IUPUI Assistant Professor Mitchell L.H. Douglas’ book, “Cooling Board: A Long-Playing Poem,” is a collection of connected poems in which Douglas takes on the persona of the late soul musician, composer and singer Donny Hathaway, and his friends and family.

The 112-page paperback, published in Feb. 2009 by Red Hen Press, is an Image Award contender in the field that includes a collection of love poems by four-time Image Award winner and acclaimed poet Nikki Giovanni.

“It’s a little . . . I am not sure if I have the words for it,” said Douglas when asked to describe his feelings about being nominated. “Part of it is I am nominated with Nikki Giovanni. (She) wrote one of my favorite poems. Her poem “For Saundra” . . . shaped my poetry (writing). So to be nominated with her is so unreal. It is something I can’t fully comprehend. I never even dreamed this would happen. It’s an honor.”

The NAACP Image Awards celebrate outstanding achievements and performances of people of color in motion pictures, television, recording and literature. The 41st NAACP Image Awards Show takes place Friday, Feb. 26, 2010, at The Shrine Auditorium in Los Angeles. Fox TV will broadcast the show beginning at 8 p.m.
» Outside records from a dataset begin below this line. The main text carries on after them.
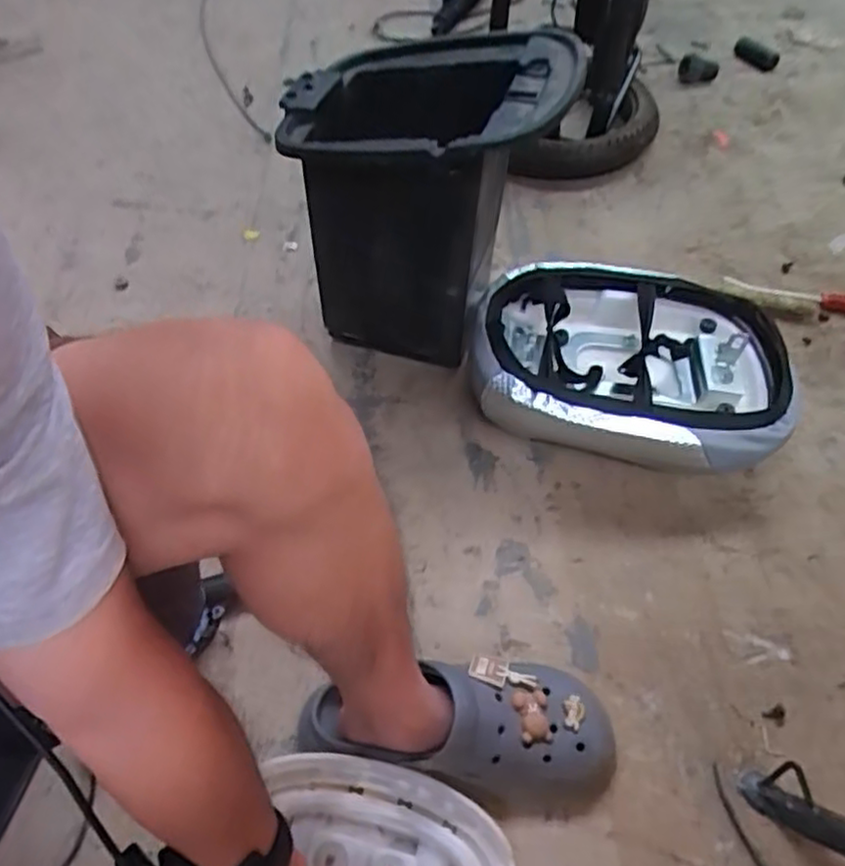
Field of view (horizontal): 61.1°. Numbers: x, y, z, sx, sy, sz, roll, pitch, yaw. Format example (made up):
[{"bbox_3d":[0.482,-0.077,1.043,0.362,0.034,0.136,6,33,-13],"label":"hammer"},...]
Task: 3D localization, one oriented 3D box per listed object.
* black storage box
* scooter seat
[{"bbox_3d":[0.008,-0.250,0.810,0.253,0.324,0.225,17,54,14],"label":"black storage box"},{"bbox_3d":[0.241,-0.075,0.855,0.361,0.136,0.261,7,53,7],"label":"scooter seat"}]

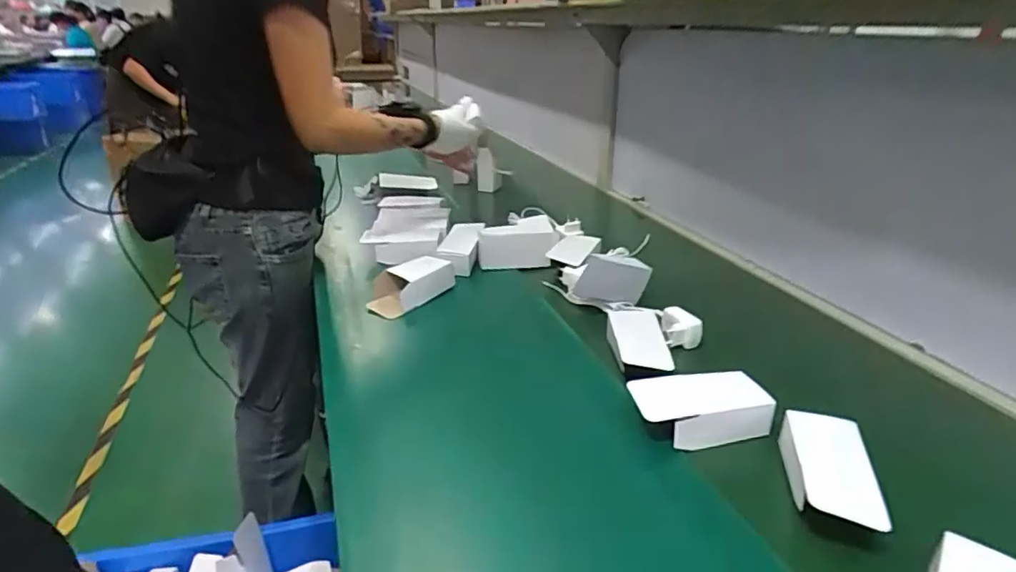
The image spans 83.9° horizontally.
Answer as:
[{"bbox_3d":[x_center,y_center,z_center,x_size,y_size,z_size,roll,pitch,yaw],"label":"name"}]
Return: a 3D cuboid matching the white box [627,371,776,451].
[{"bbox_3d":[0.206,0.136,0.615,0.144,0.053,0.072,-3,23,-9],"label":"white box"}]

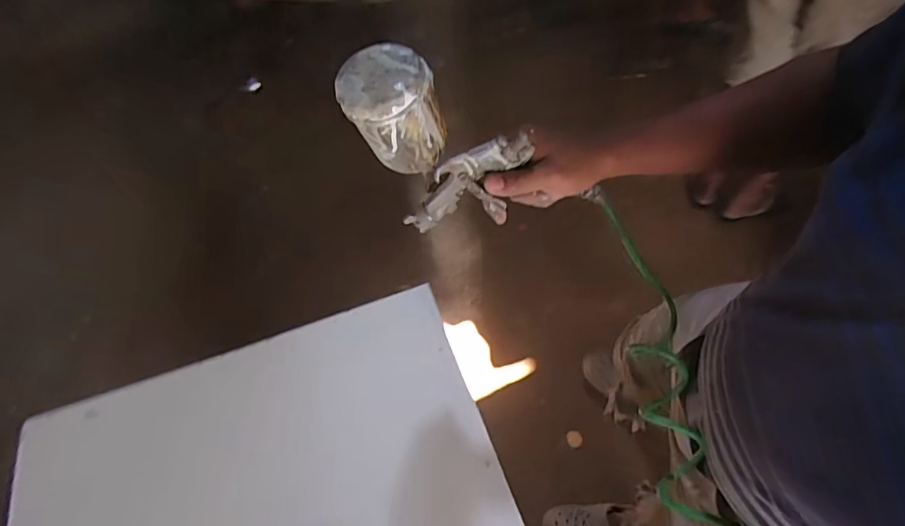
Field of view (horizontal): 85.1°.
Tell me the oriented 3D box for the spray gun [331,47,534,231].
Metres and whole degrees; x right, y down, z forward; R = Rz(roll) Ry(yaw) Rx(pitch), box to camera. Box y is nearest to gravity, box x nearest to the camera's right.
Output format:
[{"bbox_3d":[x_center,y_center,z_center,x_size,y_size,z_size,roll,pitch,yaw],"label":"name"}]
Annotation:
[{"bbox_3d":[-0.013,-0.110,0.462,0.157,0.156,0.080,9,60,9],"label":"spray gun"}]

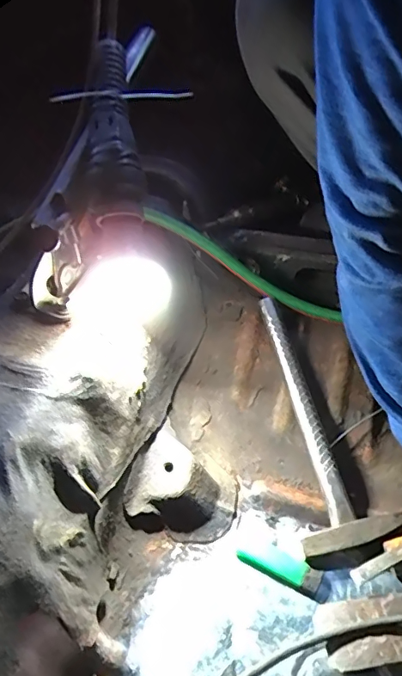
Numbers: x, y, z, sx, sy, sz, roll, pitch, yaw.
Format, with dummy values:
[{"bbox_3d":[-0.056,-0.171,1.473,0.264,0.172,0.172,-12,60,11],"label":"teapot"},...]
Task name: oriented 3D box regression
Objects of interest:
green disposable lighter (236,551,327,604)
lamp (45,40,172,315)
[{"bbox_3d":[0.076,0.211,0.452,0.082,0.017,0.024,18,49,19],"label":"green disposable lighter"},{"bbox_3d":[-0.083,-0.137,0.438,0.097,0.235,0.085,-1,3,1],"label":"lamp"}]

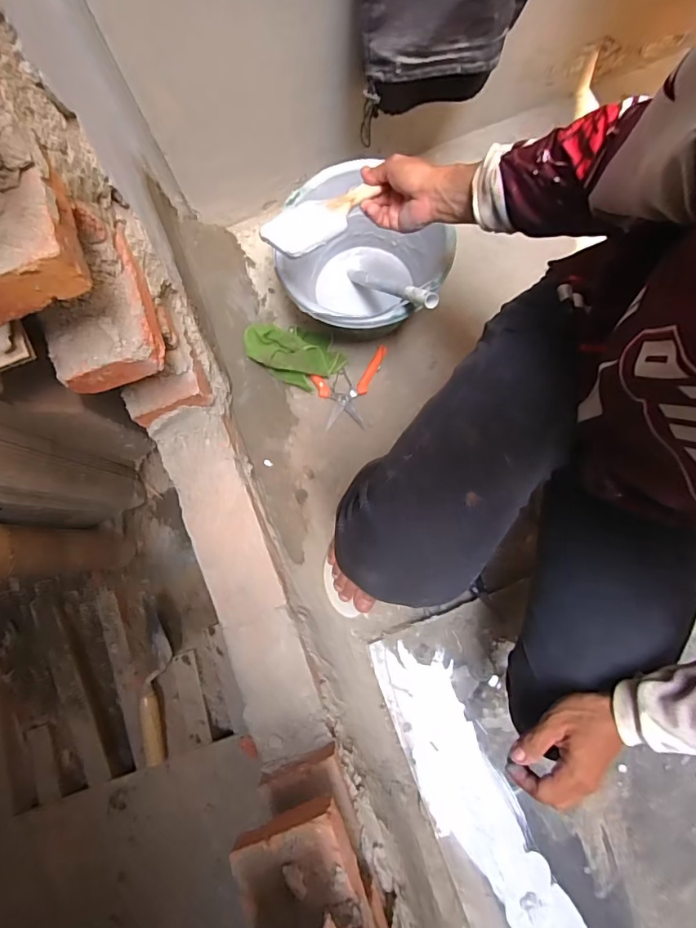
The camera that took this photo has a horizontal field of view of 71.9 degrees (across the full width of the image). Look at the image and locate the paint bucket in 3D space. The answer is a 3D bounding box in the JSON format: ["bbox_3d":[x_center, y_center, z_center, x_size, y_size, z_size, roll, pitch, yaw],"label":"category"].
[{"bbox_3d":[0.013,-0.310,0.832,0.241,0.224,0.265,0,79,1],"label":"paint bucket"}]

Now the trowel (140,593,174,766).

EST, Feb. 26.

In “Cooling Board,” Douglas depicts the life of Hathaway, the co-composer and performer of “This Christmas,” recently popularized by pop singer Chris Brown. Hathaway, who died in January, 1979, is also known for his duets with Roberta Flack, including the 1973 Grammy award-winning “Where is the Love.”

“Not only does the poet speak in the voices of Hathaway and his long-time collaborator Roberta Flack, the reader also hears the voices of those closest to Hathaway whom we are less familiar . . . With Douglas as a guide versed in the power of possessing many tongues, “Cooling Board” captures its reader like the best Hathaway song: passionately, honestly, and with an undeniable sense of purpose,” according to the Barnes & Noble synopsis of the work Douglas presents as an album with Sides A and B.

Douglas has taught creative writing, poetry and literature courses in the School of Liberal Arts at IUPUI since earning his master of fine arts degree at IU Bloomington in 2006. “Cooling Board” is actually the follow-up to a long poem on Hathaway that Douglas, a Louisville native, wrote as a final project in a class taught by then IU Professor Kevin Young.

While “Cooling Board” is his first published collection of poems, Douglas has had several individual poems published in various journals and other publications.

As research for writing “Cooling Board,” Douglas made two trips to St. Louis, including a 2007 visit funded with a summer research grant from IUPUI. During those pilgrimages, the professor toured Hathaway’s neighborhood and visited with Hathaway’s high school friend, Charles Wartts, and others who were friends of Hathaway’s family.

“That was part of my creative process. I wanted to be physically close to the places and also be emotionally and psychically closer to the places, and people (Hathaway) knew,” he said.

Given the competition, if he wins the Image Award, what would Douglas say in his acceptance speech?

“I’ll thank Nikki Giovanni,” he said. “I am greatly indebted to her.”

What advice does he have for younger, aspiring poets?

“Creative writing is about your heart. Your head might weigh in with the logical saying, ‘You can’t spend all this time doing this with all the other things you have to do.’ However, if something in your heart tells you, ‘This is worthy of your time,’ you have to honor that,” says the poet.